Wear the right shoes. Sneakers or boots with laces are best. Avoid flip-flops, sandals or leather-soled shoes—they can be slippery.
Choose the right tool. Don't stand on a chair or on your tiptoes. With tall stepladders, stay at least two steps down from the top. When using a single or an extension ladder, don't go higher than the third rung from the top.
Find stable, even ground. Then do a safety check. Be sure the steps or rungs aren't slippery with grease or mud, and check that the screws are tight and that nothing is damaged or bent.
Space it out. Place ladders 1 foot away from the wall for every 4 feet of ladder. For example, the base of a 16-foot ladder should be 4 feet away from the wall. If you're going to the roof, the ladder should extend at least 3 feet beyond it.
Once you're ready to climb:
- Stay in the middle of the rails and hold on while climbing.
- Don't lean too far to the side—try to keep your belly button between the sides of the ladder. If you can't reach what you need, get off the ladder and move it.

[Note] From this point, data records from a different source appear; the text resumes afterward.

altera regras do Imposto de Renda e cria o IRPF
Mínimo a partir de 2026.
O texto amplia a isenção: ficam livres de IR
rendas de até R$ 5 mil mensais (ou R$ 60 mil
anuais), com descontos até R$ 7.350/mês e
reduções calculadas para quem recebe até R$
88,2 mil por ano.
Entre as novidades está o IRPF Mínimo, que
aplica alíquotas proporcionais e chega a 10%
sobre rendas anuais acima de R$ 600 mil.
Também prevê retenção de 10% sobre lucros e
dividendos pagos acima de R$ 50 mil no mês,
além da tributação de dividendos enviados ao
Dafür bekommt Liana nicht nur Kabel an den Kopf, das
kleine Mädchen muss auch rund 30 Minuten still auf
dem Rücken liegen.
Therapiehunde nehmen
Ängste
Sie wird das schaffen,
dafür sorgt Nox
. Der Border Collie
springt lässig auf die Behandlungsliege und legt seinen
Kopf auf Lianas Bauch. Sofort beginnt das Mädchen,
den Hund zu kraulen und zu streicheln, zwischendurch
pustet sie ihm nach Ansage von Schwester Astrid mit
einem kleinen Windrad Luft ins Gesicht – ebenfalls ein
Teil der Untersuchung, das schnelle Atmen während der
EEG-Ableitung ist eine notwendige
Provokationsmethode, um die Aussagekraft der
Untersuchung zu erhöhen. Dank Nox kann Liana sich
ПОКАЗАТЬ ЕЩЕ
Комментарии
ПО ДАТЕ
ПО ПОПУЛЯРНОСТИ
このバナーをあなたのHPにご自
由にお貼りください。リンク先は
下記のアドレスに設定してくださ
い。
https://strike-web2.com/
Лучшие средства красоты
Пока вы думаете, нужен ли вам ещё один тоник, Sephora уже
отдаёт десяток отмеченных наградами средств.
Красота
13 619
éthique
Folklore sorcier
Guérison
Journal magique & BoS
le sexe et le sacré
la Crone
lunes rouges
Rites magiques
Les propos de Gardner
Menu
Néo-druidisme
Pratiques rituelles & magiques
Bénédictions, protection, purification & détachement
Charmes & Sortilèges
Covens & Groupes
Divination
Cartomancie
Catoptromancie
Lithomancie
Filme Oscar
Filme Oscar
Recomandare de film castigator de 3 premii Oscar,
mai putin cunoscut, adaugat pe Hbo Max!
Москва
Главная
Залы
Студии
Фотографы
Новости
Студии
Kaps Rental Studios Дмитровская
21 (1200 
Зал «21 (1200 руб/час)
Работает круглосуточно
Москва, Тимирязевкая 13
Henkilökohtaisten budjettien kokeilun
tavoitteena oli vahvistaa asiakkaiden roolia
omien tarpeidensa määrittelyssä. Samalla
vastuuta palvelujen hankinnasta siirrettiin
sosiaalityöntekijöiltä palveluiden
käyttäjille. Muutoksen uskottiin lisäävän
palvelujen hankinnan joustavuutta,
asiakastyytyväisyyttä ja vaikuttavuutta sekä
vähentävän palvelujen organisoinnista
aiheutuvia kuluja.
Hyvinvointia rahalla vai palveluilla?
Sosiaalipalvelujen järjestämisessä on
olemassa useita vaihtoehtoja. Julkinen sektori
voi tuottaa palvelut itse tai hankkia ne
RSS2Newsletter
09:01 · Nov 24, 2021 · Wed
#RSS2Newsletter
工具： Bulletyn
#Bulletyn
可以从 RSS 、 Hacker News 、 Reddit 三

- Try to keep three points of contact with the ladder, such as two feet and one hand.
If you feel faint or you've taken a medication that makes you dizzy or tired, don't get on a ladder.
Ladders and spring hazards
Springtime is known for thunderstorms and tornadoes in some parts of the country. If there is the potential for high winds or lightning strikes, save the project for another day. If the weather changes once you're on the ladder, climb down and wait for it to clear.